A engenheira civil Cristina Malheiros entrou para a Vale em 2011 e era responsável técnica pela barragem. Em depoimento, ela disse ter participado de um evento da Vale no fim de 2017.
“Esse trabalho eles faziam, convidavam gente para essas reuniões, discutiam o que que eles estavam entendendo nos estudos, e apresentava também um painel de consultores”, falou Cristina.
Na ocasião, uma consultora mostrou que a barragem tinha uma margem de segurança muito baixa caso ocorresse uma liquefação. Neste fenômeno, materiais sólidos viram líquidos e podem causar o colapso de uma barragem.
“Ela me reportou que preocupava que um sismo pudesse ser alguma coisa que gerasse liquefação, qualquer coisa que lá na estrutura gerasse, a gente poderia ter algum problema”, disse Cristina. “Mas ela nunca me disse nada”, concluiu.
Métodos alternativos
Segundo a investigação, ao saber do risco, em vez de tomar medidas concretas, a Vale apostou em outros métodos para calcular a estabilidade da barragem.
“Nós percebemos um esforço em alterar ou promover outras metodologias que aumentassem esse valor de segurança, o que não ocorreu”, disse o promotor de Justiça.
Como o risco continuava, a Vale tentou outra opção: instalar drenos para retirar água da estrutura, os chamados drenos horizontais profundos (DHPs).
Uma alternativa que, segundo a investigação, trazia riscos de um processo de infiltração conhecido como “piping”, um possível gatilho para rompimentos.
“Ao meu ver é uma coisa temerária porque o DHP é uma intrusão que se tiver qualquer problema pode induzir ‘piping’... podia ser um gatilho. Poderia ter sido feito com mais cuidado, mas eles...”, disse o consultor da TÜV SÜD, Arsênio Negro Júnior.
O consultor da TÜV SÜD, empresa alemã que prestava serviços para a Vale, disse que havia formas mais seguras de instalar os drenos, como usar pressão mais baixa e revestimento nos furos.
Após uma infiltração em junho de 2018, a Vale interrompeu na época a instalação dos drenos.

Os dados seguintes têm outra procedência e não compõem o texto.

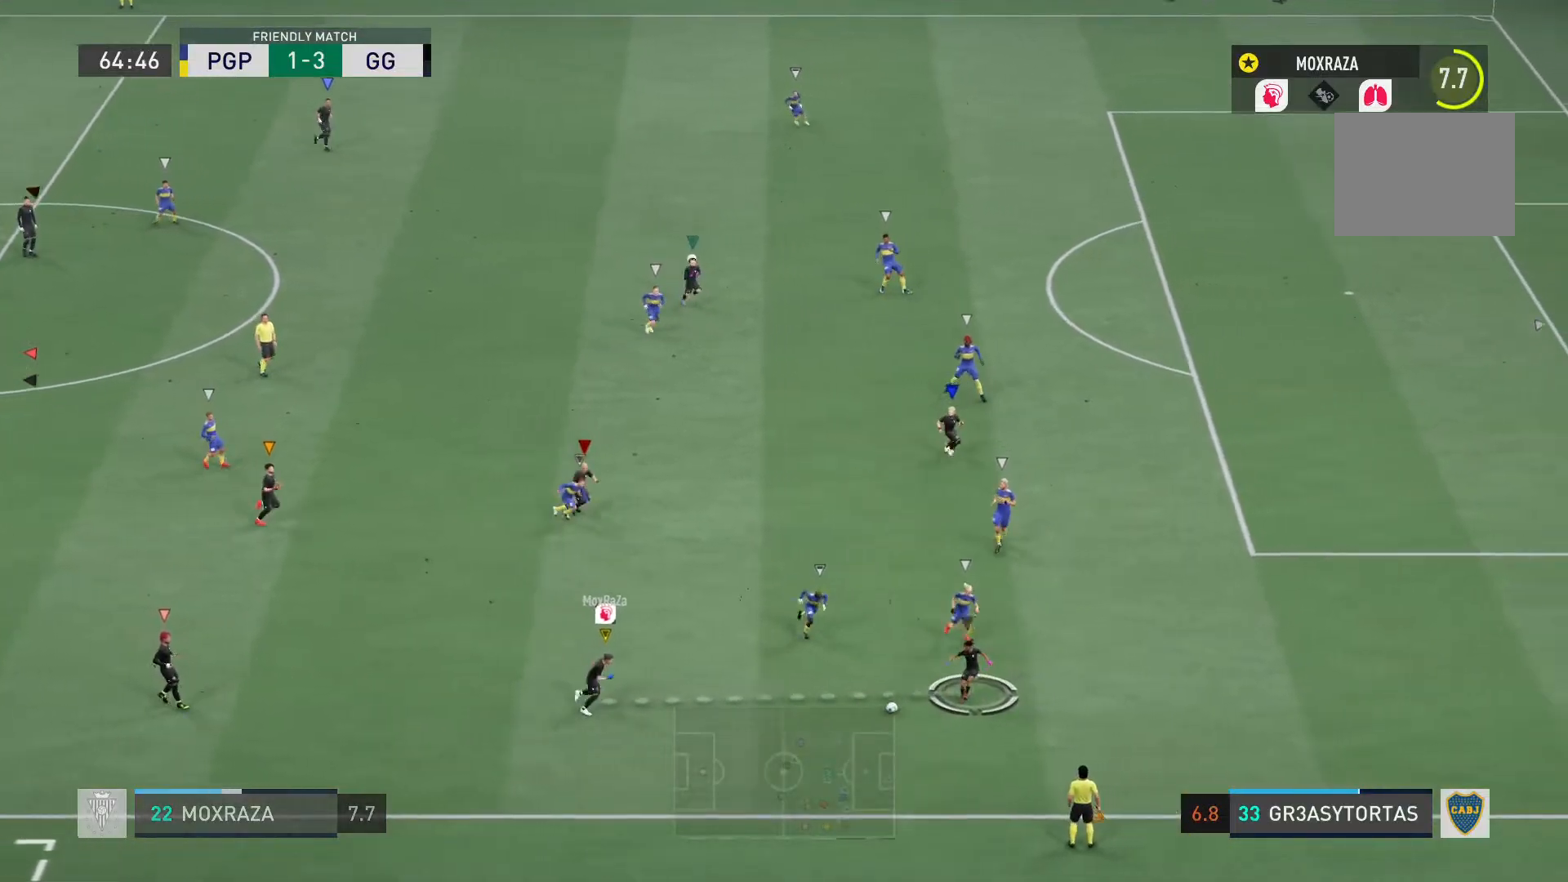
{"buttons": ["R2"], "left_stick": "right", "right_stick": "center", "events": [[334, "R2", "up"], [418, "R2", "down"]]}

Uma situação que, segundo o consultor, assustou a empresa.
“Eles se assustaram num desses eventos... por sorte. E foi isso que eles quiseram abandonar”, falou Arsênio.
Em depoimento à força-tarefa, Makoto Namba, outro consultor da empresa alemã TÜV SÜD, reconheceu que houve "barbeiragem" na instalação dos drenos.
“Mas o senhor que mencionou o termo barbeiragem”.
“Isso”.
“Foi uma barbeiragem?”.
“Sim, para dar um fraturamento hidráulico, não poderia ter dado isso”.
Namba é um dos técnicos que assinaram, em setembro de 2018, um laudo que atestava a estabilidade da barragem. Segundo ele, um ato técnico, mas realizado sob pressão da Vale.
“Existe uma pressão sutil. O Alexandre Campanha participou, ele estava na mesa e ele me perguntou: ‘a Vale vai assinar ou não a declaração de estabilidade?”, relembrou Namba.
“Nós temos elementos até o momento que apontam para uma pressão corporativa por parte da Vale em relação a consultores externos para que eles adotem determinadas posturas que fossem de interesse da empresa", falou o promotor.
A TÜV SÜD foi pressionada pela Vale pra emitir declarações de estabilidade de barragem apesar de conhecer a criticidade das estruturas da barragem 1 do Complexo do Córrego do Feijão”, atestou o promotor.
Em depoimento, Alexandre Campanha, gerente executivo da Vale citado pelo consultor que assinou o laudo, negou qualquer pressão. “Essas declarações do senhor Makoto elas são... foram criminosas, irresponsáveis e levianas”.
Ainda no depoimento, o delegado afirma que Campanha tinha conhecimento que centenas de pessoas poderiam morrer com o rompimento da barragem.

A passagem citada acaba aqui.